Of course, things like the WARM Confidential Intermediary System make this all much easier, but I dealt with many cases as an attorney where the adoptee or the parent did not want to use the services of any organization, perhaps because these organizations were still relatively new back then and there was still a large degree of societal opposition to reunifications.  Fortunately, these organizations are much better-known these days there is less hesitance for the parties to seek out their parents or children, and society is recognizing these reunifications as something that can be very important to the birth parent, to the child, and to the adoptive parents as well.

When my friend Libby told me she had been adopted, I asked her if I could help her search for her father.  She had very little information about him …only his name and her city of birth.  Libby was one of my best friends in the world, and I would have done anything for her, so though this seemed a daunting task with so little information, I set out to find her dad, thinking all the while that I might meet with failure, but not accepting failure as an option.

I’d like to say that it was my brilliant investigative techniques that led me to finding Libby’s dad, but it was simply luck and/or divine intervention.  The very first thing I did was to call directory assistance in the town where I expected he might be living (thinking I might find some relatives who could help me), but I was completely surprised to find that he had a listed phone number.  Imagine further the joy I felt when I called that number, spoke to him, and told him that his daughter would like to meet him.  He told me he had been looking for her for 20 years.

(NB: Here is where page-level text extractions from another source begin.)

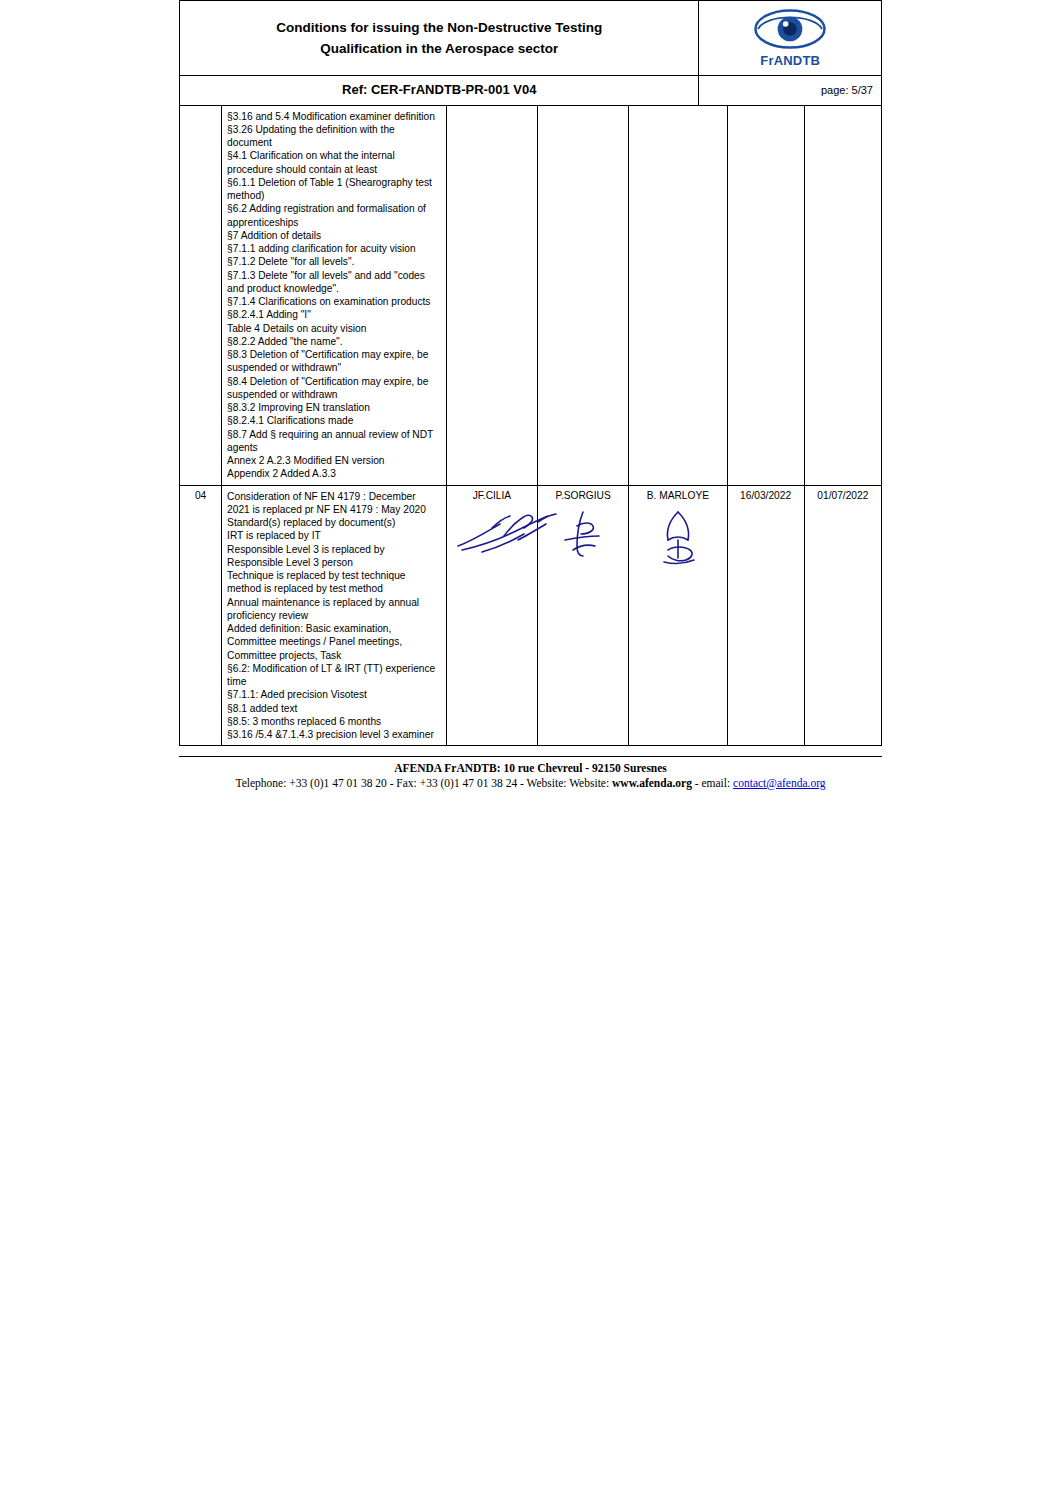| Conditions for issuing the Non-Destructive Testing Qualification in the Aerospace sector | Fr ANDTB |
| Ref: CER-FrANDTB-PR-001 V04 | page: 5/37 |
| | §3.16 and 5.4 Modification examiner definition §3.26 Updating the definition with the document §4.1 Clarification on what the internal procedure should contain at least §6.1.1 Deletion of Table 1 (Shearography test method) §6.2 Adding registration and formalisation of apprenticeships §7 Addition of details §7.1.1 adding clarification for acuity vision §7.1.2 Delete "for all levels". §7.1.3 Delete "for all levels" and add "codes and product knowledge". §7.1.4 Clarifications on examination products §8.2.4.1 Adding "I" Table 4 Details on acuity vision §8.2.2 Added "the name". §8.3 Deletion of "Certification may expire, be suspended or withdrawn" §8.4 Deletion of "Certification may expire, be suspended or withdrawn §8.3.2 Improving EN translation §8.2.4.1 Clarifications made §8.7 Add § requiring an annual review of NDT agents Annex 2 A.2.3 Modified EN version Appendix 2 Added A.3.3 | | | | | |
| 04 | Consideration of NF EN 4179 : December 2021 is replaced pr NF EN 4179 : May 2020 Standard(s) replaced by document(s) IRT is replaced by IT Responsible Level 3 is replaced by Responsible Level 3 person Technique is replaced by test technique method is replaced by test method Annual maintenance is replaced by annual proficiency review Added definition: Basic examination, Committee meetings / Panel meetings, Committee projects, Task §6.2: Modification of LT & IRT (TT) experience time §7.1.1: Aded precision Visotest §8.1 added text §8.5: 3 months replaced 6 months §3.16 /5.4 &7.1.4.3 precision level 3 examiner | JF.CILIA | P.SORGIUS | B. MARLOYE | 16/03/2022 | 01/07/2022 |
AFENDA FrANDTB: 10 rue Chevreul - 92150 Suresnes
Telephone: +33 (0)1 47 01 38 20 - Fax: +33 (0)1 47 01 38 24 - Website: Website: www.afenda.org - email: contact@afenda.org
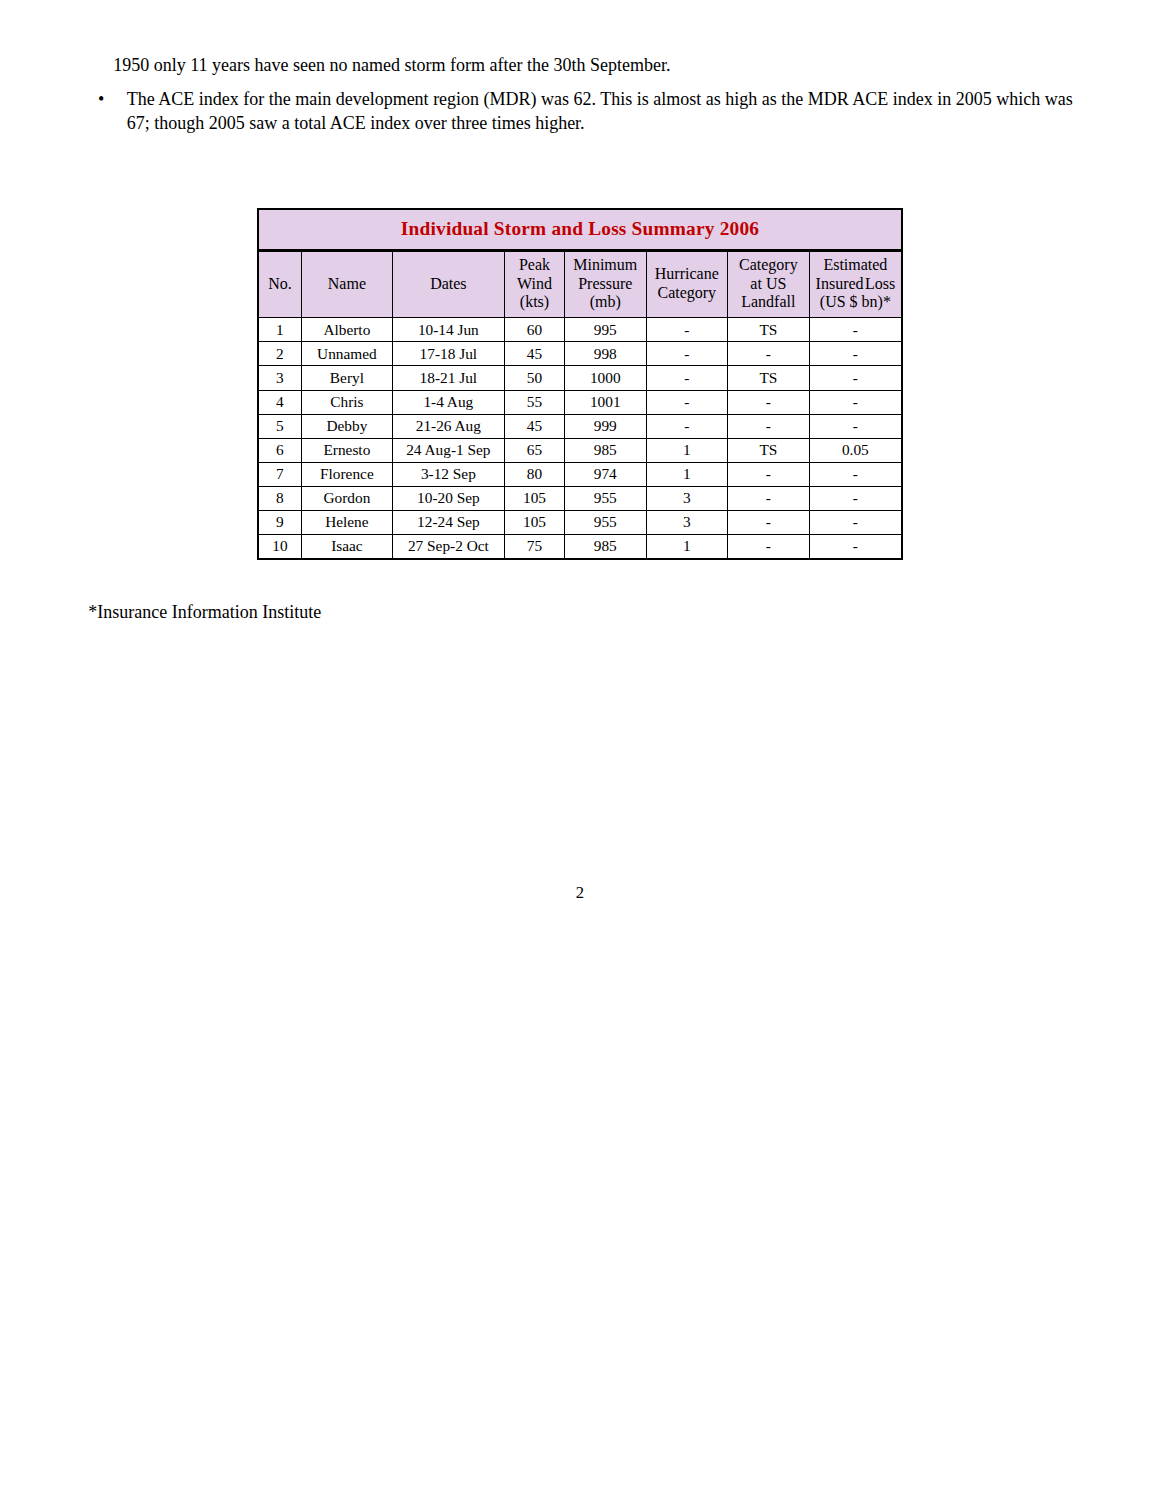1950 only 11 years have seen no named storm form after the 30th September.
The ACE index for the main development region (MDR) was 62. This is almost as high as the MDR ACE index in 2005 which was 67; though 2005 saw a total ACE index over three times higher.
Individual Storm and Loss Summary 2006
| No. | Name | Dates | Peak Wind (kts) | Minimum Pressure (mb) | Hurricane Category | Category at US Landfall | Estimated Insured Loss (US $ bn)* |
| --- | --- | --- | --- | --- | --- | --- | --- |
| 1 | Alberto | 10-14 Jun | 60 | 995 | - | TS | - |
| 2 | Unnamed | 17-18 Jul | 45 | 998 | - | - | - |
| 3 | Beryl | 18-21 Jul | 50 | 1000 | - | TS | - |
| 4 | Chris | 1-4 Aug | 55 | 1001 | - | - | - |
| 5 | Debby | 21-26 Aug | 45 | 999 | - | - | - |
| 6 | Ernesto | 24 Aug-1 Sep | 65 | 985 | 1 | TS | 0.05 |
| 7 | Florence | 3-12 Sep | 80 | 974 | 1 | - | - |
| 8 | Gordon | 10-20 Sep | 105 | 955 | 3 | - | - |
| 9 | Helene | 12-24 Sep | 105 | 955 | 3 | - | - |
| 10 | Isaac | 27 Sep-2 Oct | 75 | 985 | 1 | - | - |
*Insurance Information Institute
2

Oh…about the divine intervention part, I should add that had I made my call to directory assistance just an hour earlier, I would have come up with nothing, as he just had his phone service connected that day and it was a brand new listing.   In fact, my call was the very first call to that number, and he had assumed it was the phone company calling to see if the phone was working properly.

I have done many reunifications that were far more difficult, but I can tell you that reuniting Libby and her dad was quite probably the most rewarding thing that I have ever done in my life.  To this day I keep in my desk a copy of Libby’s Name Change Order that was entered on June 7, 1985 (exactly 27 years ago to the day as I type this) which allowed her to once again bear her birth name.

First reunion with my father and some of my siblings, June, 1985.

















How has technology changed the location process?

In the years that have passed, the Internet makes these type of searches much easier…I suppose that is obvious.  And the  widespread use of the Confidential Intermediary System in my State is a great help as well. 

When I was sworn-in as a Superior Court Judge (coincidentally, in the same courtroom where I got the name change for Libby), I became the Judge in my county who is primarily responsible for all of the Confidential Intermediary requests.  And each time I sign one, I am able to re-live to some extent the joy I shared with my college roommate, with numerous friends and clients, and, most of all, with my friend Libby, in reuniting parent and child — sometimes for the first time ever.

The Honorable Judge Ira Uhrig
The Meredith Family Reunion, June, 2011.